Borders: About 3.5 miles west of Hawick, on minor road north of B711, just north of the Harden Burn.
Private NT 449149 OS: 79 TD9 7LP
Harden, a rambling house of two-storeys with whitewashed walls, incorporates a rectangular 16th-century tower house of three storeys, which is said to have replaced an earlier tower demolished in
1590. The tower was extended and altered between 1680-90, and again in the 19th century. The walls are harled and whitewashed.
The basement is not vaulted.
The site is marked on Blaeu’s map of Teviotdale as ‘Hardenn’.
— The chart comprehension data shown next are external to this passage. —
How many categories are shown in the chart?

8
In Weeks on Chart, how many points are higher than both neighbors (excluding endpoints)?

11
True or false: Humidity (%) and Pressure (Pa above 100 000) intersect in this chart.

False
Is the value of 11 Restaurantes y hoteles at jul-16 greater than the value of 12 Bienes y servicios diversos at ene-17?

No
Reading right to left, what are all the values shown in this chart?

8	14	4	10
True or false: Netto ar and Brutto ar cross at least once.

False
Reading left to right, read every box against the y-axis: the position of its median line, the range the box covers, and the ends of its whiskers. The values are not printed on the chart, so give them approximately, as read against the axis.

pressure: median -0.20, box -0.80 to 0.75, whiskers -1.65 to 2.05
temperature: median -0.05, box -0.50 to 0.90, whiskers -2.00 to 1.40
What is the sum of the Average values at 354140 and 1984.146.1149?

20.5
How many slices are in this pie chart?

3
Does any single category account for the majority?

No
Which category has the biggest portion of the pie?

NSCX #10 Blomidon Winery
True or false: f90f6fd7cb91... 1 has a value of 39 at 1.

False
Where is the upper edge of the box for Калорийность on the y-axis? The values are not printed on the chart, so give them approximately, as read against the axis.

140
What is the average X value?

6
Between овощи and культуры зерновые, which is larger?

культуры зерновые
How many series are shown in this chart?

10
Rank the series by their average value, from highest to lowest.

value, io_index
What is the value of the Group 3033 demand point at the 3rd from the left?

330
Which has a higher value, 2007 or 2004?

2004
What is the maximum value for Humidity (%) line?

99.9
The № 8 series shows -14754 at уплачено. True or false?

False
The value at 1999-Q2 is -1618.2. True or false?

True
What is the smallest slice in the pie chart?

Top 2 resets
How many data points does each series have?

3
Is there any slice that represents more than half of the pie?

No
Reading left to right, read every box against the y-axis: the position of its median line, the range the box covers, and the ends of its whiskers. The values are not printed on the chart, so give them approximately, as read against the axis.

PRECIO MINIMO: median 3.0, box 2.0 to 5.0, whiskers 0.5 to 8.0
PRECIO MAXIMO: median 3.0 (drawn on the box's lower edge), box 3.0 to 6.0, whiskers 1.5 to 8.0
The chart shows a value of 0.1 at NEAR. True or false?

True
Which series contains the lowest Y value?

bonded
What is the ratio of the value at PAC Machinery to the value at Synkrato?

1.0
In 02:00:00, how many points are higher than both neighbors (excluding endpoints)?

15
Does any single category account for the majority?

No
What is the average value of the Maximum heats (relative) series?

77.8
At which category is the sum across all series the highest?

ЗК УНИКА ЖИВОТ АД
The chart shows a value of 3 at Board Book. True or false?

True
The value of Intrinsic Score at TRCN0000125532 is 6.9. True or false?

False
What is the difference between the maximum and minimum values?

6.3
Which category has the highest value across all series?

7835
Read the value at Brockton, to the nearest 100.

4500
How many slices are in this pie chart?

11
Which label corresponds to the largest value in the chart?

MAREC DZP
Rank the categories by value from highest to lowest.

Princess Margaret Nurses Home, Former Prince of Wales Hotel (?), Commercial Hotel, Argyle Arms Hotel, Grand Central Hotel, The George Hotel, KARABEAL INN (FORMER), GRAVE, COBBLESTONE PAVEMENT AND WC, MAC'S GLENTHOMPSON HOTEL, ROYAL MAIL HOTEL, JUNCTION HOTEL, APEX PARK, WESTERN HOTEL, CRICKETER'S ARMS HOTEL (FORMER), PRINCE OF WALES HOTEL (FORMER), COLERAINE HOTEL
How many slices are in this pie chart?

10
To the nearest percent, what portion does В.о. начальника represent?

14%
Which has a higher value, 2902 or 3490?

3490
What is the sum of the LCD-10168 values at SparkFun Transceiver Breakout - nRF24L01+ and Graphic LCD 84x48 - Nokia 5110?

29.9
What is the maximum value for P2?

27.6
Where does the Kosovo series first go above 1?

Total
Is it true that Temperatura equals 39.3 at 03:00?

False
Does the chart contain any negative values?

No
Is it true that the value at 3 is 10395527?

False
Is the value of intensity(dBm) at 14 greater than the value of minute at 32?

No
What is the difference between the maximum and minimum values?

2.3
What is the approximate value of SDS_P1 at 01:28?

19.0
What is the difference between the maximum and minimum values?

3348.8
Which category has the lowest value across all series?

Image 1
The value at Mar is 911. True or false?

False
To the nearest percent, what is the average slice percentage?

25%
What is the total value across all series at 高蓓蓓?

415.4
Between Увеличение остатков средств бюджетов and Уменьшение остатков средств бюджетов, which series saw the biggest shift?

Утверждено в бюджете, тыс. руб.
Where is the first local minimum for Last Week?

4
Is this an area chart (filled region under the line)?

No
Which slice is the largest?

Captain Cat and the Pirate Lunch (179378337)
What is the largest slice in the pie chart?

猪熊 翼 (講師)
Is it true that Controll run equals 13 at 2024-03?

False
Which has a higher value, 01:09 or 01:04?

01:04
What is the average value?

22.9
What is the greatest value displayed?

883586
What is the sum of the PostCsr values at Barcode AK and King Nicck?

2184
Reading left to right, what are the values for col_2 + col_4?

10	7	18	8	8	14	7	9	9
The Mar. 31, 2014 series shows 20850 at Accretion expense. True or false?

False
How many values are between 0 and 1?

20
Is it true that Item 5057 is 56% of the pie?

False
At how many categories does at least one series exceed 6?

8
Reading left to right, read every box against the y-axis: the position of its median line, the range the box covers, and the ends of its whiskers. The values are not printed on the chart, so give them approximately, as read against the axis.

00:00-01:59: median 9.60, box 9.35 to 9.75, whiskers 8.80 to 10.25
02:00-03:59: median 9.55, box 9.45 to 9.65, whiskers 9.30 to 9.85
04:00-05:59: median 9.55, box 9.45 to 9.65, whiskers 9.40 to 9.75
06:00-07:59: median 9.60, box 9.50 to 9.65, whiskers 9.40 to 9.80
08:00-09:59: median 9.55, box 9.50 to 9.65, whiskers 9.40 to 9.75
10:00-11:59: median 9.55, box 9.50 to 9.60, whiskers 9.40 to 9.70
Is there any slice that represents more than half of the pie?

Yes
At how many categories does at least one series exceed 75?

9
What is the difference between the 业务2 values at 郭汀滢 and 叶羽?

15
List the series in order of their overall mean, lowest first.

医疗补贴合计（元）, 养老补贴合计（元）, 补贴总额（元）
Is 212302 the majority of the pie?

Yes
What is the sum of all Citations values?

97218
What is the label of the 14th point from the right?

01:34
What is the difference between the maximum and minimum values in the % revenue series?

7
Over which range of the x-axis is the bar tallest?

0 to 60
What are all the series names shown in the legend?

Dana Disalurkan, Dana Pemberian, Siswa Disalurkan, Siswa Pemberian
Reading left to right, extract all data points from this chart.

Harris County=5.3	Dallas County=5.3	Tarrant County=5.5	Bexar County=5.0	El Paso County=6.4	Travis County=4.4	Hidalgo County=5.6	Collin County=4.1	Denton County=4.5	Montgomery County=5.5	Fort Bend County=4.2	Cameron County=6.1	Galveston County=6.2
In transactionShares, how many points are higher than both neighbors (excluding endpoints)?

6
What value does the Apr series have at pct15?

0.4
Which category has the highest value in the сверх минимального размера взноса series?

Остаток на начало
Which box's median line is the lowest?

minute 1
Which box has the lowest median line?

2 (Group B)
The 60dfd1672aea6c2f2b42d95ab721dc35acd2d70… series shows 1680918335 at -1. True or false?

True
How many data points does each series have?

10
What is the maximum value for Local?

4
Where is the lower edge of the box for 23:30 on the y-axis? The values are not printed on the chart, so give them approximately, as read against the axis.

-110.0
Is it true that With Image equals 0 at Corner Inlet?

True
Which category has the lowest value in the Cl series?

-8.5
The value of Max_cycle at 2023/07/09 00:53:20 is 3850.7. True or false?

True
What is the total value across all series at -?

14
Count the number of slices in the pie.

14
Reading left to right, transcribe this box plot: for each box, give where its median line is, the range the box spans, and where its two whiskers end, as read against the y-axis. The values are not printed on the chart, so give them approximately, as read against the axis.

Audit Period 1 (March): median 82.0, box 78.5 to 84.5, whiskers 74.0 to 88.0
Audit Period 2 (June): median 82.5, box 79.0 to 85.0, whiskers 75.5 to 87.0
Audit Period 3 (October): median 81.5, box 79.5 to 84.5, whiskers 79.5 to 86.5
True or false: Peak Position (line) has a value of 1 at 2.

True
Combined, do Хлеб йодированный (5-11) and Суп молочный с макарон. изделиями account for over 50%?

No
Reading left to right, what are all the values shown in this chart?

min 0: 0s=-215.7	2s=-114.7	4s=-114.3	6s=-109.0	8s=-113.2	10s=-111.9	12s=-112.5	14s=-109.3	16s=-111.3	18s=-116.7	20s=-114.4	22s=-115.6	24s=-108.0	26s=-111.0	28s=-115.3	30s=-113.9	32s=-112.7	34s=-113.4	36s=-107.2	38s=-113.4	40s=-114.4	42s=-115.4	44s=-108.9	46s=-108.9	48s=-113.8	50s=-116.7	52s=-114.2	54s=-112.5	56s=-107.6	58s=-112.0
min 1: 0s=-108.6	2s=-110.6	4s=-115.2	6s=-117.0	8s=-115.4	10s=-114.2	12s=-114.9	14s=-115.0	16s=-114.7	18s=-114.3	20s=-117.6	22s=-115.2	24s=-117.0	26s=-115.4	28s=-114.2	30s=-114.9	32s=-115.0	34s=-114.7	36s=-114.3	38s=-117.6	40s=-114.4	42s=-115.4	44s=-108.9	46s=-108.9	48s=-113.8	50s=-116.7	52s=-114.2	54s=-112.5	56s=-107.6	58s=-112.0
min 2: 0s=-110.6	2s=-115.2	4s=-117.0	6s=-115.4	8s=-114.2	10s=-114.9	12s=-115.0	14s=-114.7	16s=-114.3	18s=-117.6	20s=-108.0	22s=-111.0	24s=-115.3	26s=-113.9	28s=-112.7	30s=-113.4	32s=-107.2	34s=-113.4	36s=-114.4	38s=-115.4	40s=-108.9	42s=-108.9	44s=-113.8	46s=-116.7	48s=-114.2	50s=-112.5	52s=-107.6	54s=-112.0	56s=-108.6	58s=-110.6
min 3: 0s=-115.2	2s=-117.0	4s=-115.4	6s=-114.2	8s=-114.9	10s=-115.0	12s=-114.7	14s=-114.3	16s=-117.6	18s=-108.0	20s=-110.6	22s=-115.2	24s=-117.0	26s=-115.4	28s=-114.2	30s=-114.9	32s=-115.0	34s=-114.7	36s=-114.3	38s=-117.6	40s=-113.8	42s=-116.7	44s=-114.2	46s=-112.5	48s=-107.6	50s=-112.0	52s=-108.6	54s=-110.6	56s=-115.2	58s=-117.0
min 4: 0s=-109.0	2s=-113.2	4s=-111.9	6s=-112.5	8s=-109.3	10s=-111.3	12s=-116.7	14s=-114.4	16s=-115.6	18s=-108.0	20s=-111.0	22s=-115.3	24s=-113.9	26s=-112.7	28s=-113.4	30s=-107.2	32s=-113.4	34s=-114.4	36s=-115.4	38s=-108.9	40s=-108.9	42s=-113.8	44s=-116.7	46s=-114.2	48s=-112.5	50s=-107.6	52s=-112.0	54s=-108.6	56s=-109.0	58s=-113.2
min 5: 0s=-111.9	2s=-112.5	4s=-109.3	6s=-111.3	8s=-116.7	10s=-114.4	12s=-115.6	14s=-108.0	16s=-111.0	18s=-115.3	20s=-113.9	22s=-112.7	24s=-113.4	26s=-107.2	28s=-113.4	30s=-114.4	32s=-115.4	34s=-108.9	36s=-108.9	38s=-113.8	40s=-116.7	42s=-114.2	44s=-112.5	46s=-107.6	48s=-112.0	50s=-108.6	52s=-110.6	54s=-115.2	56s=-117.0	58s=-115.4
Harden was a property of the Homes, but sold to the Scotts in 1501. One of the family was Auld Wat of Harden, a Border reiver, who married Marion or Mary Scott, the ‘Flower of Yarrow’, the
bloody events surrounding her recorded in the ballad ‘The Dowie Holms (or Dens) o' Yarrow’ (also see Dryhope). In 1592 James VI ordered that Harden
was to be destroyed after the Scotts were accused of dastardly deeds against the king at Falkland Palace.
The family moved to Mertoun in the 18th century, and the house was used as a farmhouse. In the mid 19th century it was restored and
reoccupied, and is now the seat of the Hepburne Scott Lords Polwarth.